Alfred Eisenstaedt: Vice President-elect Lyndon Johnson chatting with President-elect John Kennedy and his wife Jackie at the president's inaugural ball, Washington, DC, January 1961
On November 22, 1963, John F. Kennedy was assassinated in Dallas, Texas.
Carl Mydans: On the 6:25 from Grand Central to Stamford, CT, November 22, 1963
On November 25, 1963, he was laid to rest at Arlington National Cemetery in Virginia.
John F. Kennedy Jr. saluting his father's coffin, November 25, 1963 with Ted Kennedy, Jacqueline Kennedy, Rose Kennedy, Peter Lawford, and Robert F. Kennedy in background |
Bob Gomel: John F. Kennedy laid to rest, Arlington, 1963
John F. Kennedy was the first American president to understand the power of the image and photography, and he also understood the opposite impact of the wrong image. As recounted in the book The John F. Kennedys: A Family Album (Rizzoli):
"John spend hours looking at photographs of himself and his family. That was neither narcissism nor pride to Jack Kennedy, but recognition of polities as a show of fleeting images. In the mostly black-and-white world of the early 1960s, the right picture in the right place duplicating itself forever was worth a great deal more than any thousand words. One enduring image, say a photograph of the young senator walking away from the camera through Hyannis Port dunes to the sea, might have the political impact of a small war. Selecting the right image at the right time was at the heart of winning the elusive twin goddesses the man pursued, power and history.

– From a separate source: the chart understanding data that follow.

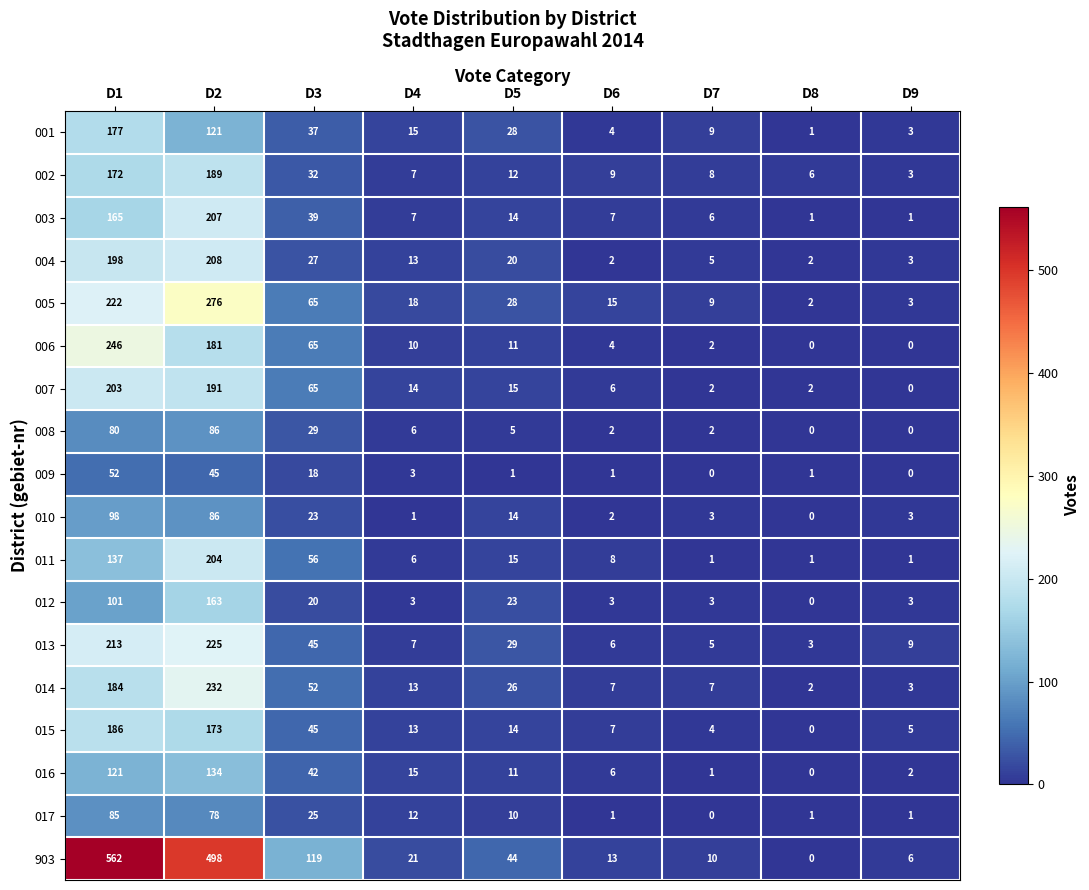

What is the average value of the 001 series?

44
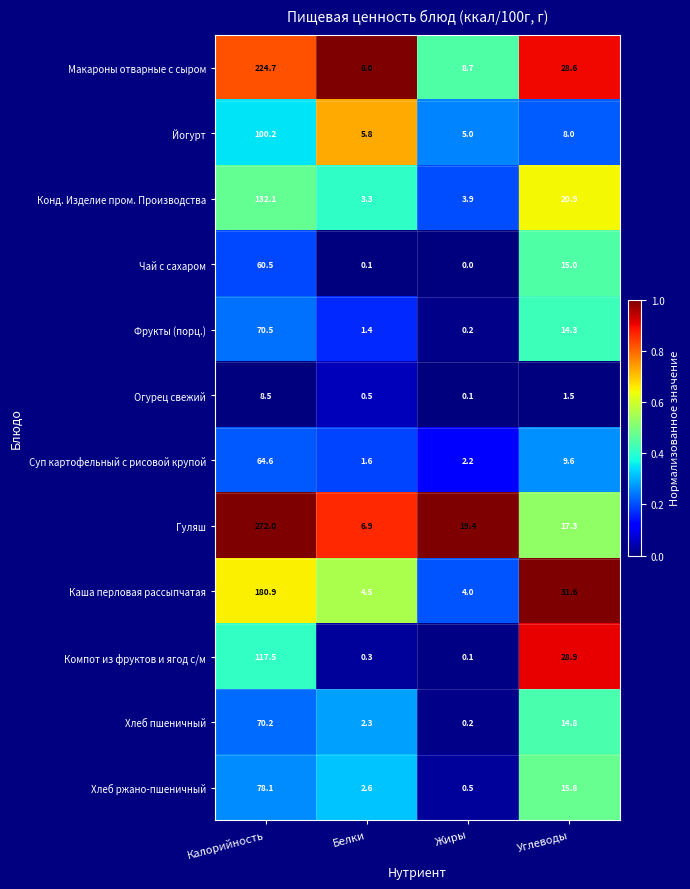

List the labels in order of Суп картофельный с рисовой крупой value, largest first.

Калорийность, Углеводы, Жиры, Белки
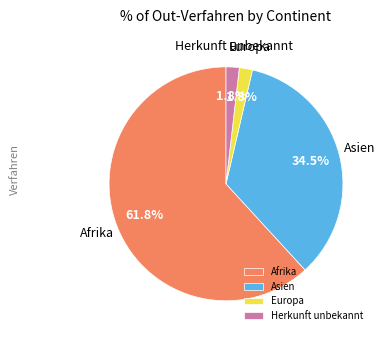

Which slice is the largest?

Afrika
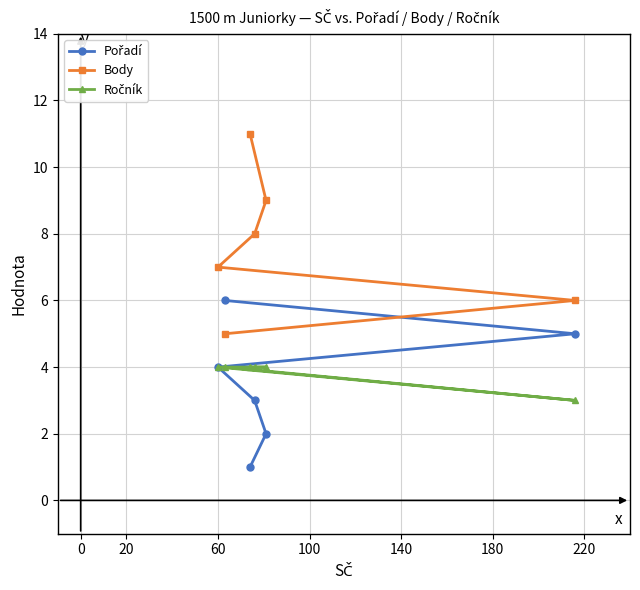

Which series has the largest total across all categories?

Body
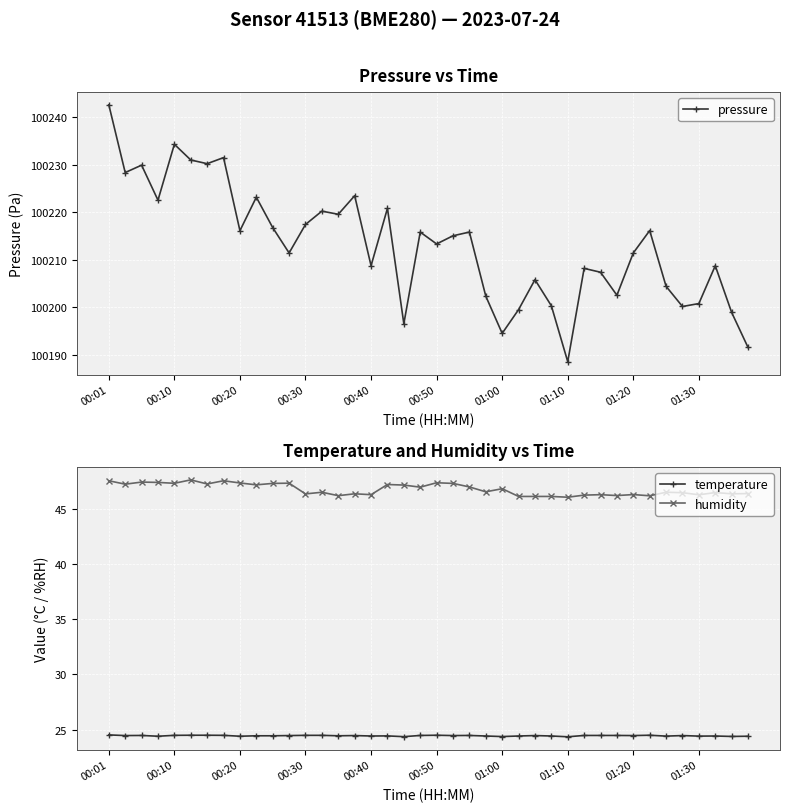

Is this an area chart (filled region under the line)?

No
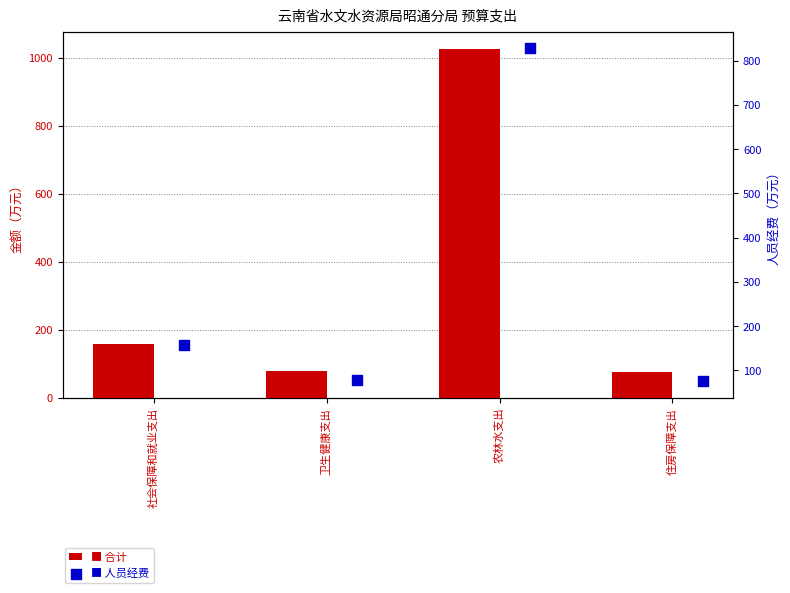

Is the value of 合计 at 农林水支出 greater than the value of 人员经费 at 住房保障支出?

Yes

This photograph by Mark Shaw was said to have been John F. Kennedy's favorite photograph of himself
The man who would be president also understood the opposite impact of the wrong image. That same year, Life's sister magazine, Time, assigned one of its most talented young writers, Hugh Sidey, to write about Kennedy, to get to know him. On second meeting, Sidey and Kennedy were walking near the short subway that connects the U.S. Capitol with the Senate Office Building. They bumped, almost literally, into Kennedy's buddy Senator George Smathers of Florida, who was posing for a Senate photographer with a small claque of pretty young women from his state. All laughing, they pulled the handsome young senator from Massachusetts into the group and he smiled for the birdie.
Waving goodbye to the gigglers, Kennedy said to Sidey, "Get hold of that photographer and destroy the negative."
Sidey did it.
President Kennedy had learned the power of the image, of the visual, from his father, who was for a time a power in the movie business. Joseph P. Kennedy was the first, or among the first, to merge the creation and marketing of the celebrity trade, the tricks of public relations, to the business of politics and governing. With politics aforethought, the founding father had created an archive—still and moving pictures of his children—ready to be used to entice a nation into a cause in the same way they were pulled into movie theaters."
John Kennedy's campaign, presidency, and tragic assassination resulted in countless photographic images, many now considered to be iconic. In the mostly black-and-white world of the early 1960s, the right picture in the right place duplicating itself forever was worth a great deal more than any thousand words.